In my experience, it’s rather rare to see software have multiple specifications, each of them treated equally. Duplication makes it difficult to evolve the specification as more information becomes available and requirements change (as if it wasn’t hard enough already!) Two authoritative sources can conflict with each other. One version of the spec may dictate how precisely one part of the system is to be implemented, where the other leaves it open (up to some external behavior). What perhaps is more common is a single, authoritative specification, and then a constellation of informative references that you might actually refer to on a day-to-day basis.
Of course, this happens in the programming language semantics world all the time. On the subject of conflicts and differing specificity, here are two examples from denotational semantics (Scott semantics) and game semantics.
Too general? Here, the specification allows for some extra behavior (parallel or in PCF) that is impossible to implement in the obvious way (sequentially). This problem puzzled researchers for some time: if the specification is too relaxed, do you add the feature that the specification suggests (PCF+por), or do you attempt to modify the semantics so that this extra behavior is ruled out (logical relations)? Generality can be good, but it frequently comes at the cost of extra implementation complexity. In the case of parallel or, however, this implementation complexity is a threaded runtime system, which is useful for unrelated reasons.
Too vague?

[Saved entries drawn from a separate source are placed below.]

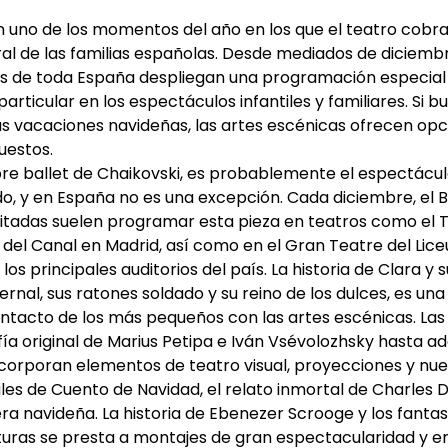
on uno de los momentos del año en los que el teatro cob
ural de las familias españolas. Desde mediados de diciemb
ros de toda España despliegan una programación especial
particular en los espectáculos infantiles y familiares. Si 
as vacaciones navideñas, las artes escénicas ofrecen opc
uestos.
bre ballet de Chaikovski, es probablemente el espectácu
o, y en España no es una excepción. Cada diciembre, el B
tadas suelen programar esta pieza en teatros como el Te
s del Canal en Madrid, así como en el Gran Teatre del Lice
 los principales auditorios del país. La historia de Clara 
rnal, sus ratones soldado y su reino de los dulces, es un
tacto de los más pequeños con las artes escénicas. Las 
fía original de Marius Petipa e Iván Vsévolozhsky hasta 
orporan elementos de teatro visual, proyecciones y nue
es de Cuento de Navidad, el relato inmortal de Charles D
era navideña. La historia de Ebenezer Scrooge y los fant
turas se presta a montajes de gran espectacularidad y e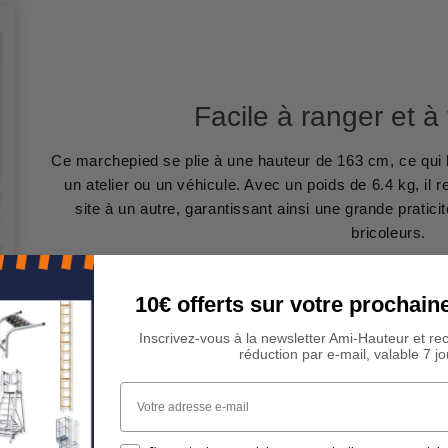
Facile à ranger et à
Ce marchepied se plie à une hauteur de 163 cm, ce qui l
un atelier ou un véhicule. Avec un poids de 6.4 kg, il r
site à un autre, garantissant ainsi une grande pratici
bricoleurs.
Modèle : FILO 7 Mar
10€ offerts sur votre procha
Inscrivez-vous à la newsletter Ami-Hauteur et re
réduction par e-mail, valable 7 jo
Votre adresse e-mail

Here, the specification fails to capture a difference in behavior (seq and pseq are (Scott) semantically equivalent) that happens to be important operationally speaking (control of evaluation order). Game semantics neatly resolves this issue: we can distinguish between x `pseq` y and y `pseq` x because in the corresponding conversation, the expression asks for the value of x first in the former example, and the value of y first in the latter. However, vague specifications give more latitude to the compiler for optimizations.

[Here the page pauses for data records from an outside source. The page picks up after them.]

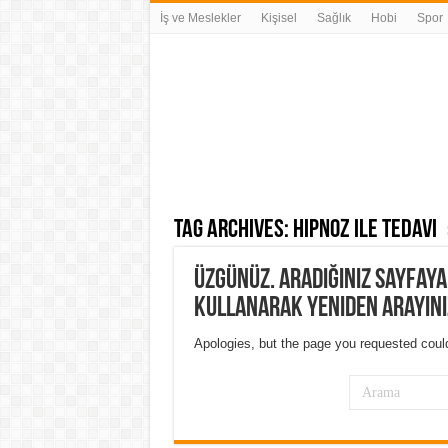
İş ve Meslekler
Kişisel
Sağlık
Hobi
Spor
Tag Archives:
hipnoz ile tedavi
Üzgünüz. Aradığınız sayfay
kullanarak yeniden arayını
Apologies, but the page you requested could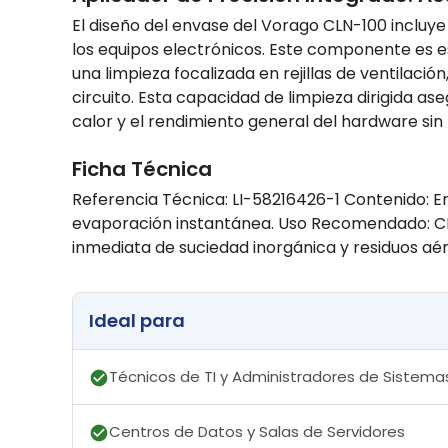
El diseño del envase del Vorago CLN-100 incluye 
los equipos electrónicos. Este componente es e
una limpieza focalizada en rejillas de ventilació
circuito. Esta capacidad de limpieza dirigida a
calor y el rendimiento general del hardware si
Ficha Técnica
Referencia Técnica: LI-58216426-1 Contenido: En
evaporación instantánea. Uso Recomendado: CPUs
inmediata de suciedad inorgánica y residuos aér
Ideal para
Técnicos de TI y Administradores de Sistema
Centros de Datos y Salas de Servidores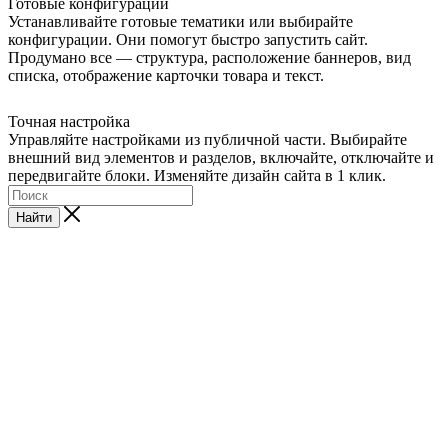
Готовые конфигурации
Устанавливайте готовые тематики или выбирайте
конфигурации. Они помогут быстро запустить сайт.
Продумано все — структура, расположение баннеров, вид
списка, отображение карточки товара и текст.
Точная настройка
Управляйте настройками из публичной части. Выбирайте
внешний вид элементов и разделов, включайте, отключайте и
передвигайте блоки. Изменяйте дизайн сайта в 1 клик.
Найти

Much like the mantra “the right language for the job”, I suspect there is a similar truth in “the right style of specification for the job.” But even further than that, I claim that looking at the same domain from different perspectives deepens your understanding of the domain itself. When using semantics, one includes some details and excludes others: as programmers we do this all the time—it’s critical for working on a system of any sort of complexity. When building semantics, the differences between our semantics give vital hints about the abstraction boundaries and potential inconsistencies in our original goals.

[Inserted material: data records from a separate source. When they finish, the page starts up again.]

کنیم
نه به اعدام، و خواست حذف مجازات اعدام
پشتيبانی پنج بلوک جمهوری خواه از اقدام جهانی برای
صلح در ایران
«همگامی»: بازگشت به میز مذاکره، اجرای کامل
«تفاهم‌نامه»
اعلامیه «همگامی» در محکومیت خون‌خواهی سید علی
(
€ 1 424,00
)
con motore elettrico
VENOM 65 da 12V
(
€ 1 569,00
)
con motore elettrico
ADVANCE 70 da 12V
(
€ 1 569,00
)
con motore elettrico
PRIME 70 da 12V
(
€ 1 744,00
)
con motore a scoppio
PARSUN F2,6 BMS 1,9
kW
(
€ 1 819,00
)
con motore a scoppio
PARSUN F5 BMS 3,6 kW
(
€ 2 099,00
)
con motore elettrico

There is one notable downside to a lot of different paradigms for thinking about computation: you have to learn all of them! Axiomatic semantics recall the symbolic manipulation you might remember from High School maths: mechanical and not very interesting. Denotational semantics requires a bit of explaining before you can get the right intuition for it. Game semantics as “conversations” seems rather intuitive (to me) but there are a number of important details that are best resolved with some formality. Of course, we can always fall back to speaking operationally, but it is an approach that doesn’t scale for large systems (“read the source”).